2. Un mail, des mails : les Français n’utilisent que rarement le mot email. Ils n’utilisent pas souvent non plus le mot courriel.
3. Une entrave : quelque chose qui empêche de faire ce qu’on veut.
4. Faut pas que… : c’est uniquement oral, puisqu’il manque : Il ne…
5. Il ne faut pas qu’on m’embête = il faut qu’on me laisse tranquille. Embêter quelqu’un, c’est le déranger.
6. Mémé : c’était le nom qu’on donnait aux grand-mères. Aujourd’hui, on dit plutôt Mamie, ou d’autres choses. Donc Mémé est plutôt réservé aux très vieilles dames, aux arrière-grand-mère par exemple, pour faire la différence avec Mamie. Dans le sud, on emploie souvent un mot très proche, Mamé, qui bizarrement reste plus à la mode.

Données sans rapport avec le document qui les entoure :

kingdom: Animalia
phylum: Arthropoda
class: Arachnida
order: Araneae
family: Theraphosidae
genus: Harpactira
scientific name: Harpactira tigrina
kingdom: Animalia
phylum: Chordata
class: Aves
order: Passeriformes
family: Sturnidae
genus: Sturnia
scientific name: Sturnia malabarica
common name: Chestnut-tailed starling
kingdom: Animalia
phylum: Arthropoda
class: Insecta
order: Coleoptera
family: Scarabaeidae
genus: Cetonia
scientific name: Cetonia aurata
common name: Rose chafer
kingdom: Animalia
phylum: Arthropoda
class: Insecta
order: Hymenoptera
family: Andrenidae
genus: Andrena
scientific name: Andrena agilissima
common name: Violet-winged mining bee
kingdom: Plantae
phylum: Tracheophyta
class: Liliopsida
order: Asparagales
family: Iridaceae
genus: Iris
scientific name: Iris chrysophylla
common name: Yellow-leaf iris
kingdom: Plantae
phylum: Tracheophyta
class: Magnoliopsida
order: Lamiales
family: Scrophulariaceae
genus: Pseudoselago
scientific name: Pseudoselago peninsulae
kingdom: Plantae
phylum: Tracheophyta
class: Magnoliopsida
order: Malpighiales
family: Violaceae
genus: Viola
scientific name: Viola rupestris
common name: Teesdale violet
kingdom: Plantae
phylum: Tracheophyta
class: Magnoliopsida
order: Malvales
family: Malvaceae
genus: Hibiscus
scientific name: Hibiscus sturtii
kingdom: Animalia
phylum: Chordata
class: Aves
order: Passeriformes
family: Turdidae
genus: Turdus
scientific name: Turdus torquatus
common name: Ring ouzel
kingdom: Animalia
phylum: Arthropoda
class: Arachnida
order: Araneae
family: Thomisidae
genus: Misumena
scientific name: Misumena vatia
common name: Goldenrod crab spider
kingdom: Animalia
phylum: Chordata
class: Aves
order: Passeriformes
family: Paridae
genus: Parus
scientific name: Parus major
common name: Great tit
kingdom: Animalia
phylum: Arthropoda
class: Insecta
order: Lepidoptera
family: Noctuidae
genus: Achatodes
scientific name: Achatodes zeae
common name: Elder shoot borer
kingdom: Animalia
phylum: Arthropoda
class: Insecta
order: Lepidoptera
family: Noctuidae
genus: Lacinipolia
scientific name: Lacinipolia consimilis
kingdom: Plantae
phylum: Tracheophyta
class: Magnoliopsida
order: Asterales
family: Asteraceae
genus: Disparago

Dans d’autres contextes, si on dit par exemple d’un vêtement que ça fait mémé, c’est péjoratif, puisque ça veut dire que ça fait très vieux : J’aime pas cette couleur, ça fait mémé !
7. Tenir le coup : ne pas flancher, rester solide, en bonne santé, résister. (familier)
8. le chagrin : la peine. (C’est plus fort que la tristesse.)
9. extérioriser ses sentiments : montrer ses sentiments, les exprimer. Elle, c’est le contraire, elle les garde pour elle.
10. Le réveillon : c’est la soirée de Noël ou du 31 décembre, avec un bon repas, plus tardif que d’habitude.
11. Du saumon : il s’agit de saumon fumé. C’est assez traditionnel chez les Français à ce moment-là de l’année, comme les huîtres.
12. Épouvantablement triste : horriblement triste. C’est très fort, car en français, on reste souvent plus sobre dans les mots qu’en anglais par exemple et on dit en général juste : très triste.
13. La mairie : c’est là où tout s’organise et où tout est géré dans la ville où on habite. En plus des services administratifs, on peut donc y trouver des activités de loisirs, pour toutes les catégories de la population.
14. Sept, huit : ils formaient un petit groupe de sept ou huit amis.